Reflecting back on the conversation, Abulhawa recalled that “there has never been a moment in our struggle when Palestinian activists did not stand with African American or African liberation struggles. There is a long and rich history of examples spanning political, guerrilla, cultural, material and rhetorical solidarity.”
At a time when marginalized groups of people, along with those in solidarity with them, might soon come under attack, it might do well to rephrase the focus of that panel. The Cost of Rejecting Solidarity might also prove quite high.
According to Otto Fors, the Biden administration does not plan to reverse Trump’s decision to move the US embassy in Israel to Jerusalem. As Fors predicts, this position “signals that the US will continue supporting Israeli’s violent oppression of Palestinians.”
In this framework, continues Fors, the administration might distance itself from Trump, but not his policies regarding support for the Zionist regime. Biden’s recognition of Juan Guaidó as president of Venezuela also illustrates the imperialist mode of his foreign policy in other areas of the globe.
As Erica Caines observes,
“the indifference to wars and occupation is the result of a rupture in the ability for African people to make the connections between a man promising more policing as a campaign strategy during the height of mass uprisings against the police to his aggressive rhetoric towards nations like Venezuela, China, Iran, etc. Nor the US’ role in establishing brutal neocolonial leadership in the Global South and on the Continent.”
For Palestinians and others who have long been crushed under the heel of US imperialism, there is no lesser evil. For those on the left, whether liberal, radical, or otherwise, who profess to hold socialist beliefs, there is no logical way to support the Biden administration.
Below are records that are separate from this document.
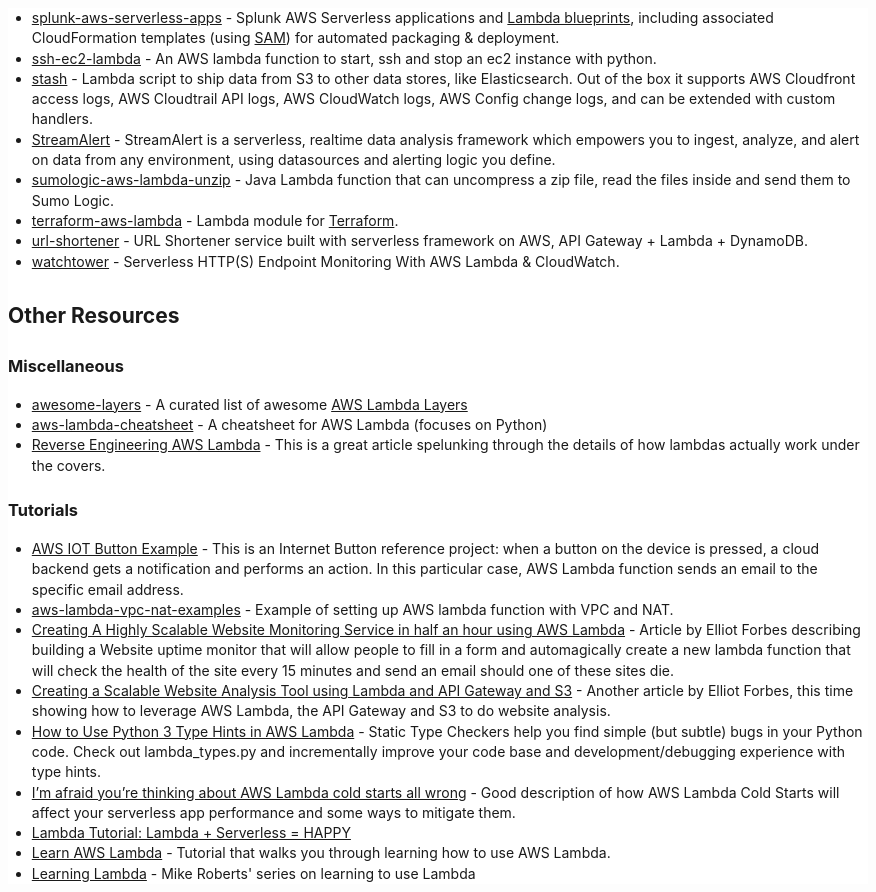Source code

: * [splunk-aws-serverless-apps](https://github.com/splunk/splunk-aws-serverless-apps) - Splunk AWS Serverless applications and [Lambda blueprints](https://www.splunk.com/blog/2016/11/29/announcing-new-aws-lambda-blueprints-for-splunk.html), including associated CloudFormation templates (using [SAM](https://github.com/awslabs/serverless-application-model)) for automated packaging & deployment.
* [ssh-ec2-lambda](https://github.com/gpoudel/ssh-ec2-lambda) - An AWS lambda function to start, ssh and stop an ec2 instance with python.
* [stash](https://github.com/arithmetric/lambda-stash) - Lambda script to ship data from S3 to other data stores, like Elasticsearch. Out of the box it supports AWS Cloudfront access logs, AWS Cloudtrail API logs, AWS CloudWatch logs, AWS Config change logs, and can be extended with custom handlers.
* [StreamAlert](https://github.com/airbnb/streamalert) - StreamAlert is a serverless, realtime data analysis framework which empowers you to ingest, analyze, and alert on data from any environment, using datasources and alerting logic you define.
* [sumologic-aws-lambda-unzip](https://github.com/frankreno/sumologic-aws-lambda-unzip) - Java Lambda function that can uncompress a zip file, read the files inside and send them to Sumo Logic.
* [terraform-aws-lambda](https://github.com/telia-oss/terraform-aws-lambda) - Lambda module for [Terraform](https://registry.terraform.io/modules/telia-oss/lambda/aws/0.4.0).
* [url-shortener](https://github.com/guihaojin/url-shortener) - URL Shortener service built with serverless framework on AWS, API Gateway + Lambda + DynamoDB.
* [watchtower](https://github.com/wmnnd/lambda-watchtower) - Serverless HTTP(S) Endpoint Monitoring With AWS Lambda & CloudWatch.

## Other Resources

### Miscellaneous

* [awesome-layers](https://github.com/mthenw/awesome-layers) - A curated list of awesome [AWS Lambda Layers](https://aws.amazon.com/about-aws/whats-new/2018/11/aws-lambda-now-supports-custom-runtimes-and-layers/)
* [aws-lambda-cheatsheet](https://github.com/srcecde/aws-lambda-cheatsheet) - A cheatsheet for AWS Lambda (focuses on Python)
* [Reverse Engineering AWS Lambda](https://www.denialof.services/lambda/) - This is a great article spelunking through the details of how lambdas actually work under the covers.

### Tutorials

* [AWS IOT Button Example](https://github.com/mongoose-os-apps/aws-iot-button) - This is an Internet Button reference project: when a button on the device is pressed, a cloud backend gets a notification and performs an action. In this particular case, AWS Lambda function sends an email to the specific email address.
* [aws-lambda-vpc-nat-examples](https://github.com/ittus/aws-lambda-vpc-nat-examples) - Example of setting up AWS lambda function with VPC and NAT.
* [Creating A Highly Scalable Website Monitoring Service in half an hour using AWS Lambda](https://hackernoon.com/creating-a-website-monitoring-service-in-half-an-hour-using-lambdas-4f64fb199df3?__s=utowzfvzgmud62nwkf2p) - Article by Elliot Forbes describing building a Website uptime monitor that will allow people to fill in a form and automagically create a new lambda function  that will check the health of the site every 15 minutes and send an email should one of these sites die.
* [Creating a Scalable Website Analysis Tool using Lambda and API Gateway and S3](https://hackernoon.com/creating-a-scalable-website-analysis-tool-using-lambda-and-api-gateway-and-s3-66df47506371) - Another article by Elliot Forbes, this time showing how to leverage AWS Lambda, the API Gateway and S3 to do website analysis.
* [How to Use Python 3 Type Hints in AWS Lambda](https://gist.github.com/alexcasalboni/a545b68ee164b165a74a20a5fee9d133) - Static Type Checkers help you find simple (but subtle) bugs in your Python code. Check out lambda_types.py and incrementally improve your code base and development/debugging experience with type hints.
* [I’m afraid you’re thinking about AWS Lambda cold starts all wrong](https://hackernoon.com/im-afraid-you-re-thinking-about-aws-lambda-cold-starts-all-wrong-7d907f278a4f) - Good description of how AWS Lambda Cold Starts will affect your serverless app performance and some ways to mitigate them.
* [Lambda Tutorial: Lambda + Serverless = HAPPY](https://www.youtube.com/watch?v=71cd5XerKss)
* [Learn AWS Lambda](https://github.com/dwyl/learn-aws-lambda) - Tutorial that walks you through learning how to use AWS Lambda.
* [Learning Lambda](https://blog.symphonia.io/learning-lambda-1f25af64161c) - Mike Roberts' series on learning to use Lambda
Moreover, supporting a fundraiser for clean water on the Navajo Nation, but turning our backs on Gaza where there is a water crisis of equal magnitude, no longer works. The cost of not holding true to anti-imperialist policies, as everyone on the left should do, is to be exposed as hypocrites who are in global solidarity against oppression only when it comes with little to no cost to the beholder.
– Benay Blend earned her doctorate in American Studies from the University of New Mexico. Her scholarly works include Douglas Vakoch and Sam Mickey, Eds. (2017), “’Neither Homeland Nor Exile are Words’: ‘Situated Knowledge’ in the Works of Palestinian and Native American Writers”. She contributed this article to The Palestine Chronicle.